You're right, it is a framework for discussion, but discussions with
Russia. Ukraine is being told it doesn't get a say. And Trump needs Kiev to jump when he says jump because if he can't demonstrate control over Ukraine, the deal is worthless as a framework for discussions with Russia. That's why the fury with Zelensky for even attempting to negotiate with the USA as partners. You will be a vassal of the USA or die. When did people here start to see that as a good thing?
It also seems to me that a group in this thread hold contradictory beliefs. The one is that Europe will be "buck-broken" and doomed if the USA pulls out (and seems to be largely Americans who think this), and the other is that Russia doesn't want to invade and isn't the aggressor. Well the latter belief is one that is largely true. It's not even in Russia's interests to occupy all of the Ukraine, let alone proceed to Berlin - who would want it? Europe is a poisoned challice. So why should Europe need American troops occupying it for its protection? Its problems are all internal ones of demographics and globohome leadership (put in place by America to begin with). Our interests would be better served by trading with Russia. Indeed, the USA or its proxies blew up our pipelines to prevent that even being allowed as an option. It would take two decades for Europe to build up a passable army. But so what. Nobody is going to invade militarily in that timespan. So Americans can give it a rest with all the "Europe is buck-broken without us". I frankly find Eastern European culture a lot closer to my beliefs than modern Globohomo America. Russia is not a threat to us not because of disparity's in war-readiness, but because Russia doesn't have reason to be. We'd be far more valuable as partners than subjects which is why the USA goes all-in on making sure that never happens.
I don't think Ukraine can trust the USA's firm handshake gentleman's agreement. History amply proves that. The agreement as written, i.e. without any security guarantees, is an agreement that would only be enforced at the will of the party that had the monopoly on force. I.e. the USA. Ukraine needs security guarantees. You suggest the deal is a framework that opens up the door to such things later on? No, you don't give up the only bargaining chip you have in the hopes that you'll get a better deal later when you have nothing left to bargain with. Especially to a New York style businessman like Trump. Trump cares about one thing and one thing only - American interests. I respect that. But I'm not American so his interests are not mine. Nor the average Ukranian's. They'd be better off negotiating with Russia directly and they can only do that if they're not actually a vassal of the USA, oddly enough.

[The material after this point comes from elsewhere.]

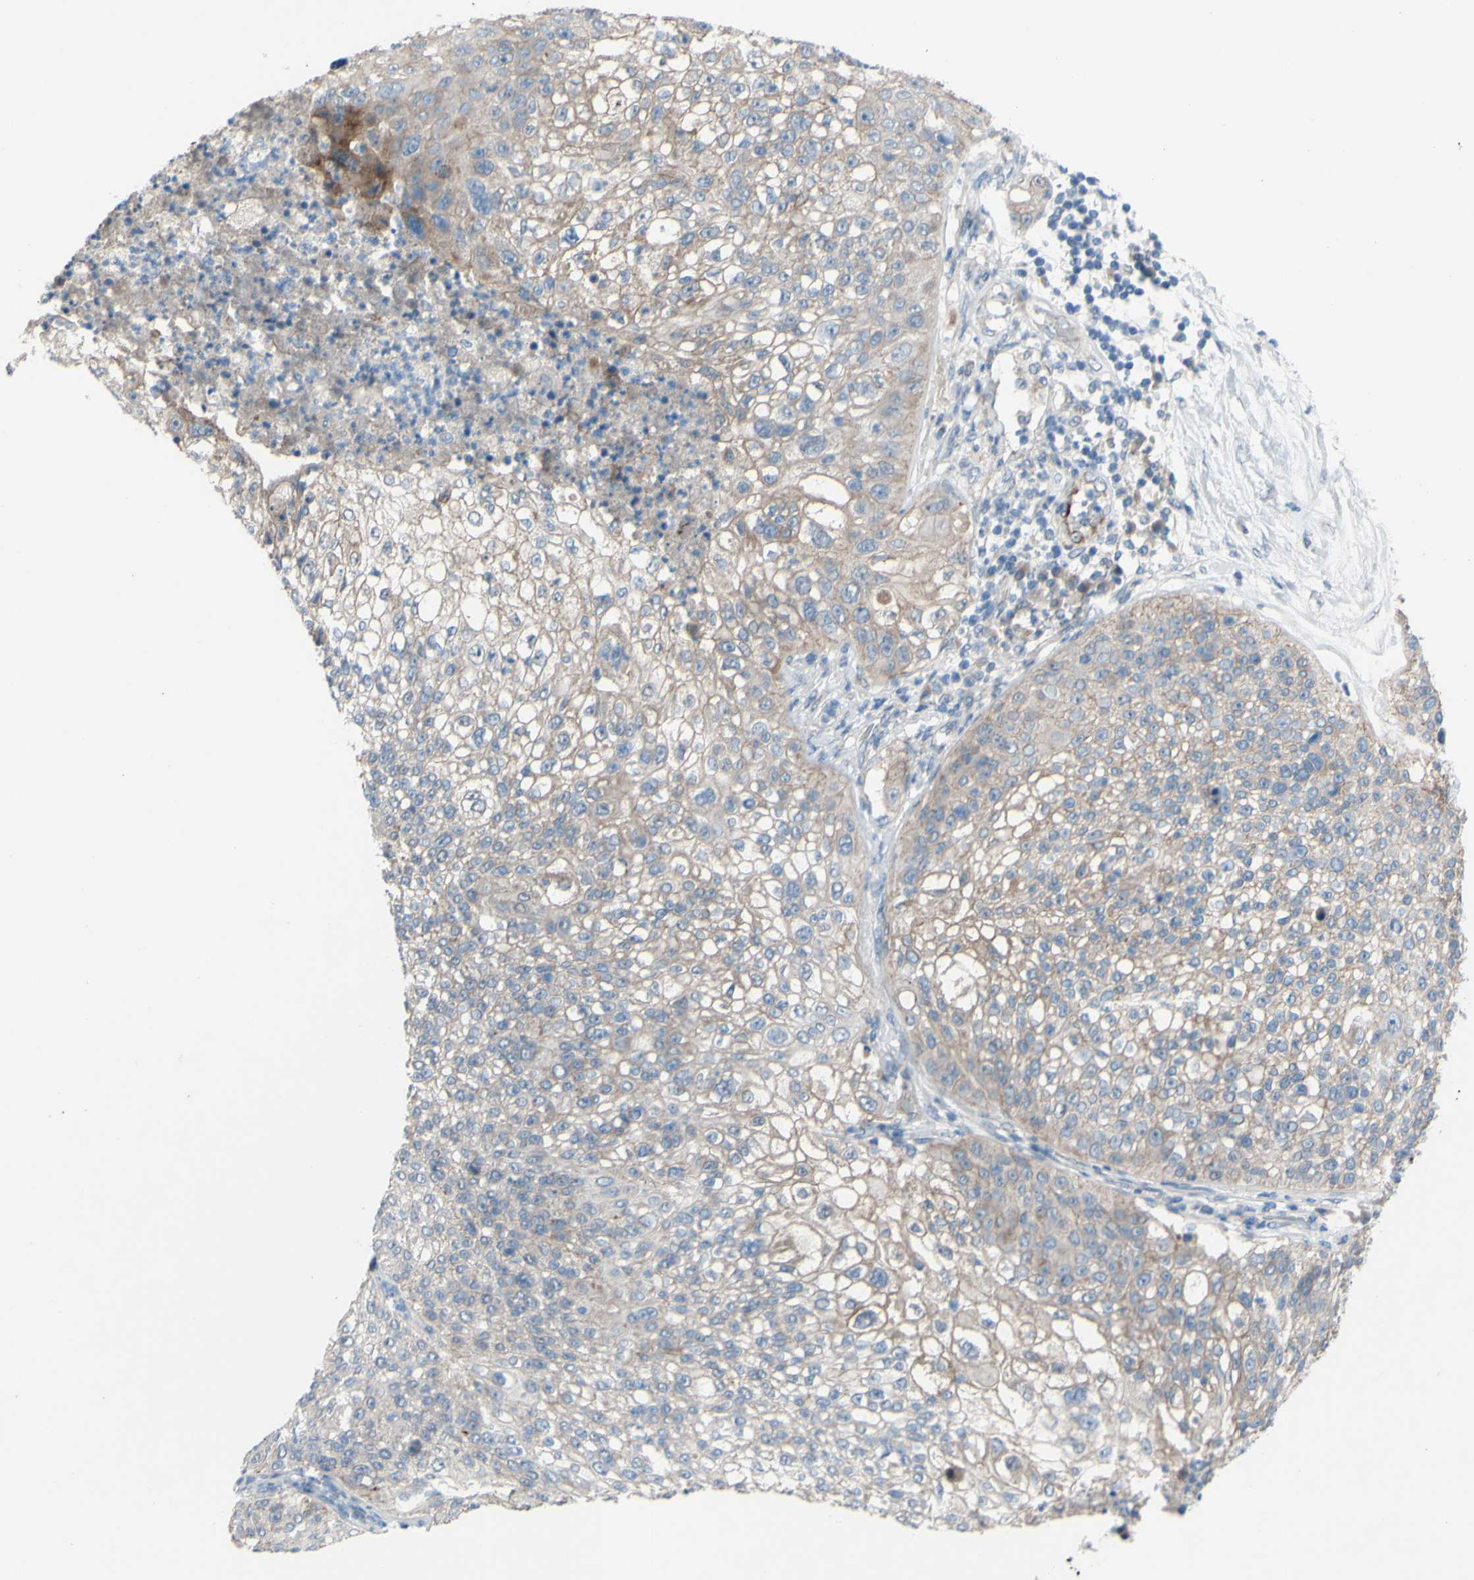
{"staining": {"intensity": "weak", "quantity": ">75%", "location": "cytoplasmic/membranous"}, "tissue": "lung cancer", "cell_type": "Tumor cells", "image_type": "cancer", "snomed": [{"axis": "morphology", "description": "Inflammation, NOS"}, {"axis": "morphology", "description": "Squamous cell carcinoma, NOS"}, {"axis": "topography", "description": "Lymph node"}, {"axis": "topography", "description": "Soft tissue"}, {"axis": "topography", "description": "Lung"}], "caption": "Lung cancer (squamous cell carcinoma) tissue demonstrates weak cytoplasmic/membranous positivity in approximately >75% of tumor cells (DAB IHC, brown staining for protein, blue staining for nuclei).", "gene": "CDCP1", "patient": {"sex": "male", "age": 66}}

People can't have this both ways. America can't be the saviour and the cause, it can't be the benefactor and the mugger; and as regards Europe, we can't say "Russia isn't trying to invade Europe" and "Europe is defenceless without daddy USA". Europe needs to get its act together, no doubt about that. But for eighty years its the USA's patronage which has largely prevented it doing so. Nobody here should be naive enough not to see the USA's globohomo puppet strings in the EU and Britain. The fact that the USA has had a localised and potentially temporary shaking off of the more social-progressive aspects of globohomo doesn't make that country not the source of it. The USA under Trump wants to ramp down its military spending (allegedly) and focus more on a defensive military. Well that works for the EU too. We don't need to spend equivalent to the USA to cover the shortfall because the USA is focused on enforcing global hegemony and needs to be able to threaten worldwide. Europe just needs to be prickly enough that it's more valuable to trade with us than to get into a conflict. That's a lot cheaper. Especially as at least some of our nuclear weapons probably still work.
The idea of pinning all this on Zelenksy, who is after all an actor and subject to some pretty dangerous forces behind him, is clearly of tremendous appeal to some, though.